Riders will have to cycle along active roads, occasionally pulling to a full stop at traffic intersections.
The event organizers have chase cars that look after riders that go down, or encounter the occasional flat tire.
Butler said Pan-Mass riders come in all shapes in sizes — this year the youngest rider will be 13 years old, and the oldest is 88.
“You get some people that you’re surprised are on a bike, but then there are some others who will pass you that you’re even wondering how they’re on a bike,” he said.
Support
Butler recalled how when he pulled into the town of Lakeville during his first Pan-Mass Challenge last year, all the people of the town had pulled up to the ends of their driveways in the pouring rain to cheer the riders on. Many had put lawn signs out with the faces of children lost to cancer.
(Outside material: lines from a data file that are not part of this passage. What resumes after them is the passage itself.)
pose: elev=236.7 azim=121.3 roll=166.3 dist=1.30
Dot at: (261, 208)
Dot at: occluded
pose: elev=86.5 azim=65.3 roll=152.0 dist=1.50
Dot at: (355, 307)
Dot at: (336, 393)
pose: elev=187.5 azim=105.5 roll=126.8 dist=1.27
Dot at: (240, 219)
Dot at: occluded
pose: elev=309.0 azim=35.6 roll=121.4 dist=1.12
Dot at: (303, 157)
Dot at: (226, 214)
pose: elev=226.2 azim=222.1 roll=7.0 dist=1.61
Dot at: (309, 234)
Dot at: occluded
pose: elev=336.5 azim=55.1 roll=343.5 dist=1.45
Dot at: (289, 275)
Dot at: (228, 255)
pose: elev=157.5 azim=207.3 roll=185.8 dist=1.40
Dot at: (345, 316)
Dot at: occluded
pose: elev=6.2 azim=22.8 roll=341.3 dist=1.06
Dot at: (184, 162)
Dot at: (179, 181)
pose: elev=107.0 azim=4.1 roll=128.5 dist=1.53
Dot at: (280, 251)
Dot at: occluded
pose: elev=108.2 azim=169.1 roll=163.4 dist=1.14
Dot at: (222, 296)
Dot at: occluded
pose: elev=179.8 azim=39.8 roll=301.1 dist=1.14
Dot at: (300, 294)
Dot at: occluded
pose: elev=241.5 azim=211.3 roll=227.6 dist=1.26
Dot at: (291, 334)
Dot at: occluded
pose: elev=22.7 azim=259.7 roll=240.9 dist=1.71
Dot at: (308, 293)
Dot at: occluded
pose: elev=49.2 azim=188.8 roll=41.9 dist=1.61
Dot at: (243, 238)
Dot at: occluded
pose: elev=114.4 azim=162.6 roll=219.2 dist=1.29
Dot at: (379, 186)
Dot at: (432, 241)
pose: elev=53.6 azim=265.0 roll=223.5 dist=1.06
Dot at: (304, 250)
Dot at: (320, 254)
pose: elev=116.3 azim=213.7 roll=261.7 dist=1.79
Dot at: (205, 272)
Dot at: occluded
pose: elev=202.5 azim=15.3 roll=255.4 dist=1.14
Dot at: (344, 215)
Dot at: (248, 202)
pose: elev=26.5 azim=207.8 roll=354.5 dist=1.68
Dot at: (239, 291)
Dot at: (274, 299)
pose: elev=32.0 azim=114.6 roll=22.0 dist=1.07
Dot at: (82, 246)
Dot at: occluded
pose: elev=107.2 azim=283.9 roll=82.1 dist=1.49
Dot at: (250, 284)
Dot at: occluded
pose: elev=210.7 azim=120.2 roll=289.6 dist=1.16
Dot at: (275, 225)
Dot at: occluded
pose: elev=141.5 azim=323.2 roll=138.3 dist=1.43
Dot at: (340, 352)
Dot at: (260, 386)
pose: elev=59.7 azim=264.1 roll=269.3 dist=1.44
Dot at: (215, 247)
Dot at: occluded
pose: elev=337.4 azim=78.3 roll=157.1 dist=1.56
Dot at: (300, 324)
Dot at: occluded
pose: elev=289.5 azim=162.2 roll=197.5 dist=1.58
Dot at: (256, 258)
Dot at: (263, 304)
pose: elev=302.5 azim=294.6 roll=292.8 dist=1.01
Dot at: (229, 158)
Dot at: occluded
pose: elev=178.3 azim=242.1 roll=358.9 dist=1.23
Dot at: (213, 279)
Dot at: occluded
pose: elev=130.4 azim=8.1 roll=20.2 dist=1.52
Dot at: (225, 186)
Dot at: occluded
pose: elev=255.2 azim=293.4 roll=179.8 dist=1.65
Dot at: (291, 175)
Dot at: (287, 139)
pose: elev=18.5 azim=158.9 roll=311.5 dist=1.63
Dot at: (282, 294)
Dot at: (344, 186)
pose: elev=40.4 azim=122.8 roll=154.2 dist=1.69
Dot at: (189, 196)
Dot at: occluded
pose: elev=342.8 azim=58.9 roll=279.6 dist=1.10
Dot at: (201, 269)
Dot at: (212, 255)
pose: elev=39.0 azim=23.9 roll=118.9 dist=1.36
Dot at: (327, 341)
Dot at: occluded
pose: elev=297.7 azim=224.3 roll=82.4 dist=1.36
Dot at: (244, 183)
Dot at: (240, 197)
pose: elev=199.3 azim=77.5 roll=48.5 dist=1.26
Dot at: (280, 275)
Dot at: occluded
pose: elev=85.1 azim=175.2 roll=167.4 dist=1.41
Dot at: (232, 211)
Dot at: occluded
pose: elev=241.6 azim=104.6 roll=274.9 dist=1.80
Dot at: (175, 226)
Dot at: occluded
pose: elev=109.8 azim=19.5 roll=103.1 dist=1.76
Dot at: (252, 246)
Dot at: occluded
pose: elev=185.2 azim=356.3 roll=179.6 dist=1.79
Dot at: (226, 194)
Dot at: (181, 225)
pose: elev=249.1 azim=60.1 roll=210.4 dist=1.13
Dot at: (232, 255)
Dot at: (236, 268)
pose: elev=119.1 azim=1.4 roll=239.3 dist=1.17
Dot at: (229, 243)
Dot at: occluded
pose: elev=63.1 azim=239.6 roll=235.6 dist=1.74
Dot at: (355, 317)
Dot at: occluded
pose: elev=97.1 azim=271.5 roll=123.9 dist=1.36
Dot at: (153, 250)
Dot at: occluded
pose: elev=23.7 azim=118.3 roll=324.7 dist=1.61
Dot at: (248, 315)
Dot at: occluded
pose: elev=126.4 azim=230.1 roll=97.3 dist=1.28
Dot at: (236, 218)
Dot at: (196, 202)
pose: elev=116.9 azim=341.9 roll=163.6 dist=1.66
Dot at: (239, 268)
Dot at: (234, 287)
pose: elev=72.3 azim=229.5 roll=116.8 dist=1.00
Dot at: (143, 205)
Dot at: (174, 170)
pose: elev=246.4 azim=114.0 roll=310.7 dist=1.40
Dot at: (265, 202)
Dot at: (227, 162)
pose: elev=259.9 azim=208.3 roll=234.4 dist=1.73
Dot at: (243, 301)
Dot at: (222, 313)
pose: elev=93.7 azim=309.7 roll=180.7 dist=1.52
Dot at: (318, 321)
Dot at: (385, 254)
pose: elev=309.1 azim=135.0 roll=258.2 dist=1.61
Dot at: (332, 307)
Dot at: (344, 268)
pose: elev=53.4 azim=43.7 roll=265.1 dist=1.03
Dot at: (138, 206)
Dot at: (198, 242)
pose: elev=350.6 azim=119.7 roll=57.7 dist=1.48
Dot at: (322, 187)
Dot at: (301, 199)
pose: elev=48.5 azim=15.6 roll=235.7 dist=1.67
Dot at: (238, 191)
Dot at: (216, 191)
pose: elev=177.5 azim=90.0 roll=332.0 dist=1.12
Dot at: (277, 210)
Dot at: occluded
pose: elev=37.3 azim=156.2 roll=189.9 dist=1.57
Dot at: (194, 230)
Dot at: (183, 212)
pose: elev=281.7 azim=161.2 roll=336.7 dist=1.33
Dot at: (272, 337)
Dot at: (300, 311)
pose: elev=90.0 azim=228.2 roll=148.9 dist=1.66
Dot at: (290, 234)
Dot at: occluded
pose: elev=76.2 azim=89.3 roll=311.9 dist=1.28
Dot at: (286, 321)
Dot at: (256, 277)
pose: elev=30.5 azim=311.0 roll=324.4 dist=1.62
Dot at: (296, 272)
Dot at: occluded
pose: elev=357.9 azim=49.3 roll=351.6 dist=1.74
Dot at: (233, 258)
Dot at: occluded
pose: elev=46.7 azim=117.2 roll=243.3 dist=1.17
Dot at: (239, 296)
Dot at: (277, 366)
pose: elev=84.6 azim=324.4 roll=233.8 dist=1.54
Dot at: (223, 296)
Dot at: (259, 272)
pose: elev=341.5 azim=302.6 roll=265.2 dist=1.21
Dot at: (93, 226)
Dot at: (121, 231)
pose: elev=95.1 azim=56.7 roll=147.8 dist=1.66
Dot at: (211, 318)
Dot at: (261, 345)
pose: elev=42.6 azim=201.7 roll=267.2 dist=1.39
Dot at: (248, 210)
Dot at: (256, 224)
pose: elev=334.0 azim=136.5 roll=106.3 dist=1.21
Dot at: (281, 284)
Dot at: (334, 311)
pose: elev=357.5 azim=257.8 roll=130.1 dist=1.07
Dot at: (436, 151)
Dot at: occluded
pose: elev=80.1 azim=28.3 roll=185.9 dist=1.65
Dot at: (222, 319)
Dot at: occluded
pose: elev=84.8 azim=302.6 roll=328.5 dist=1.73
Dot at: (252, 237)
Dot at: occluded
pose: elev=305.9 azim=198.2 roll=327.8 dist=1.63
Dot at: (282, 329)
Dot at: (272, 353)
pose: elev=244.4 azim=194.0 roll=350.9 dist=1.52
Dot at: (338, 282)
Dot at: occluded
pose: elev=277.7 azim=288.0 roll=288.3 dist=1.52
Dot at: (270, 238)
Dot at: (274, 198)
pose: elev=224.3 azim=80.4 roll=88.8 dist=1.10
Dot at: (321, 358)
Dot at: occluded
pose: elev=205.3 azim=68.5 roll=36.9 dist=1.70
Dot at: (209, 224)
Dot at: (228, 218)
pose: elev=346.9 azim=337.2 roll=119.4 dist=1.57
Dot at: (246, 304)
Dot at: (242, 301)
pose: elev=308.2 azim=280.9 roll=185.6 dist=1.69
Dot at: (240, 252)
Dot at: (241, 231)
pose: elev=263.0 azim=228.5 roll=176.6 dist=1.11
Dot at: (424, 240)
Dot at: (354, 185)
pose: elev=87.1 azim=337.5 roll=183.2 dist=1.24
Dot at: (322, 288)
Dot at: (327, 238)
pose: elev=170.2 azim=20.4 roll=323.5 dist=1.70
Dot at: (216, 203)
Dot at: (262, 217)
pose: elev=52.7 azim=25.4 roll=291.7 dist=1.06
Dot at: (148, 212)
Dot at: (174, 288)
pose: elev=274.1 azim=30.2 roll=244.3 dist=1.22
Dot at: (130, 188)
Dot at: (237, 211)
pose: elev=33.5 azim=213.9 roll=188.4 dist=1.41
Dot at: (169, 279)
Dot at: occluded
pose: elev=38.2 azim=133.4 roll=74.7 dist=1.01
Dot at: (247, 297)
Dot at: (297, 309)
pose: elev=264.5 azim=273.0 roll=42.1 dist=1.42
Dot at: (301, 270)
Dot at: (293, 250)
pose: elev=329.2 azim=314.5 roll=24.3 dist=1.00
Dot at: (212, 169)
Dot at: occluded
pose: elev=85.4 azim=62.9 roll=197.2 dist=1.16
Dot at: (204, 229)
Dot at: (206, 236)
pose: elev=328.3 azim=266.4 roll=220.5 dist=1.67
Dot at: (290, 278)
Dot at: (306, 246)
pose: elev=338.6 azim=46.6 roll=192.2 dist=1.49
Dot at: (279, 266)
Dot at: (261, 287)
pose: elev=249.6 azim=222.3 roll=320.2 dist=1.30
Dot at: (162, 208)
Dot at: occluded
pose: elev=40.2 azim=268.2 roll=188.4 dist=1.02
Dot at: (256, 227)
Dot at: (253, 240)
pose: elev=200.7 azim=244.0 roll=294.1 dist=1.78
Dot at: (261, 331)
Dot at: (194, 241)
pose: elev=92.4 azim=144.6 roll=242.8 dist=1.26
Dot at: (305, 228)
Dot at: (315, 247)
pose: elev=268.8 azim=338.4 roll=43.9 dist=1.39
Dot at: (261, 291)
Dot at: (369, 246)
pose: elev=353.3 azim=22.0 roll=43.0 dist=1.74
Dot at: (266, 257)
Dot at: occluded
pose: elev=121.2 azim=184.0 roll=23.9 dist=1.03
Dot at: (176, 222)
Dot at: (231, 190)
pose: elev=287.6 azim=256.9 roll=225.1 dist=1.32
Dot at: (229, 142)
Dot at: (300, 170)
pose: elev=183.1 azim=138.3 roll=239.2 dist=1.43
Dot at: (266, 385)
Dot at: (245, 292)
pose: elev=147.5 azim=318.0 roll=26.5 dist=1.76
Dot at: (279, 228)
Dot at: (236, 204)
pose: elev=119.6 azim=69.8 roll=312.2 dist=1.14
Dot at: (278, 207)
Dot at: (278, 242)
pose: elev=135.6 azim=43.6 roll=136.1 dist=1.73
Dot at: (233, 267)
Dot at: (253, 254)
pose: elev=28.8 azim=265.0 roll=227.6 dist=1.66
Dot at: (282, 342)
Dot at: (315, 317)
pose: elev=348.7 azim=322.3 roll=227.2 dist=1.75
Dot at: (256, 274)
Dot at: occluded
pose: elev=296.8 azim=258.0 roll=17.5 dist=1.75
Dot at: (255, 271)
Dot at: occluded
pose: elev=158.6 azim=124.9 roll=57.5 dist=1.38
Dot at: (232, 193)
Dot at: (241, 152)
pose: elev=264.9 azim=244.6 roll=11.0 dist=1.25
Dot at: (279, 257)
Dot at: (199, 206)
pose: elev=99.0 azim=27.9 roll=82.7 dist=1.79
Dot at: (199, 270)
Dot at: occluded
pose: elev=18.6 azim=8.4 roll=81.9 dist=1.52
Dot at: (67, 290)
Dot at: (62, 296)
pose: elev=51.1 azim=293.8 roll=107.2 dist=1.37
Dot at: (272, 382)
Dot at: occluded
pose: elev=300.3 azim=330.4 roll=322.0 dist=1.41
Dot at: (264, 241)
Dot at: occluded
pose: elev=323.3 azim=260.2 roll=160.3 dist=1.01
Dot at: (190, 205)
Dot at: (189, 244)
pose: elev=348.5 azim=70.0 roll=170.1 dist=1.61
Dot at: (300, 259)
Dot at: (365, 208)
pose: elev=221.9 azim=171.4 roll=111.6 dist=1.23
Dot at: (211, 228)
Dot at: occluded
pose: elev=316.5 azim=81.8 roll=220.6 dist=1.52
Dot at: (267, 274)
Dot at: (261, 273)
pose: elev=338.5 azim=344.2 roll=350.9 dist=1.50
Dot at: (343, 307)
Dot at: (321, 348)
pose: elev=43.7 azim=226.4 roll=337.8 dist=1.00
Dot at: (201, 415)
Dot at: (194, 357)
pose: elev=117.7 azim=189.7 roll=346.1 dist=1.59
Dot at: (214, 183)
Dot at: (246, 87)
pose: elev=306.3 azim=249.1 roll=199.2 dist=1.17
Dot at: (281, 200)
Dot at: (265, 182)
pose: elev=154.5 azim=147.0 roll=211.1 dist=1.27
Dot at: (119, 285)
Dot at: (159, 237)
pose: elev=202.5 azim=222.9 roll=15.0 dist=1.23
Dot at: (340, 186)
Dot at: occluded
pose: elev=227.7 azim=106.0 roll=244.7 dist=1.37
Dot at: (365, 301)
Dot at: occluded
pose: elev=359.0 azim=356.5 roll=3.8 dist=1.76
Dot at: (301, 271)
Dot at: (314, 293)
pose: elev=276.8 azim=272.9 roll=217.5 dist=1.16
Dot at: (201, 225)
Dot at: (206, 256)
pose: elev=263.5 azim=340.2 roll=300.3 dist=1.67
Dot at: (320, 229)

“It chokes me up even today,” Butler said, pausing. “There were hundreds of these signs all throughout Lakeville… [and] they’re standing out in the rain cheering us on.”
Child cancer patients were also there to cheer them on from their parents’ shoulders, many of them clearly still in treatment, Butler said.
Most of the people he knows are either cancer survivors themselves, or are “one degree removed” from someone who battled the disease, he added.
Browning also said he has “this leukemia monkey on my back,” and two of his family members have been diagnosed with various forms of cancer.
Riders awake at the crack of dawn to set off.
“You start off on Saturday morning at like 5:30 in the morning. You’ve got your 6,000 riders, family members saying goodbye, and then you’ve got hundreds of police and all the bikes are lit up, and then someone goes up on the platform and sings the national anthem — and it’s just incredibly powerful,” said Carruthers.
It’s a test of endurance and commitment riders have been pouring blood, sweat, and sunburned skin into for 40 years, come August. Because it’s not a race, Carruthers said one of the most satisfying parts of the day is watching the last riders pull up to the finish line at the end of the second day — pushing through despite their slower pace. “When you see someone on their bike for 12 hours, that’s really humbling,” he said.
“I think the energy when you pull in — I mean there are thousands of people lining the streets — that’s pretty darn cool” Carruthers added.
Editor’s note: Butler is hosting a party tonight — July 31 — at the Arezzo Ristorante in Westport to raise funds through a silent auction with music, food and drinks.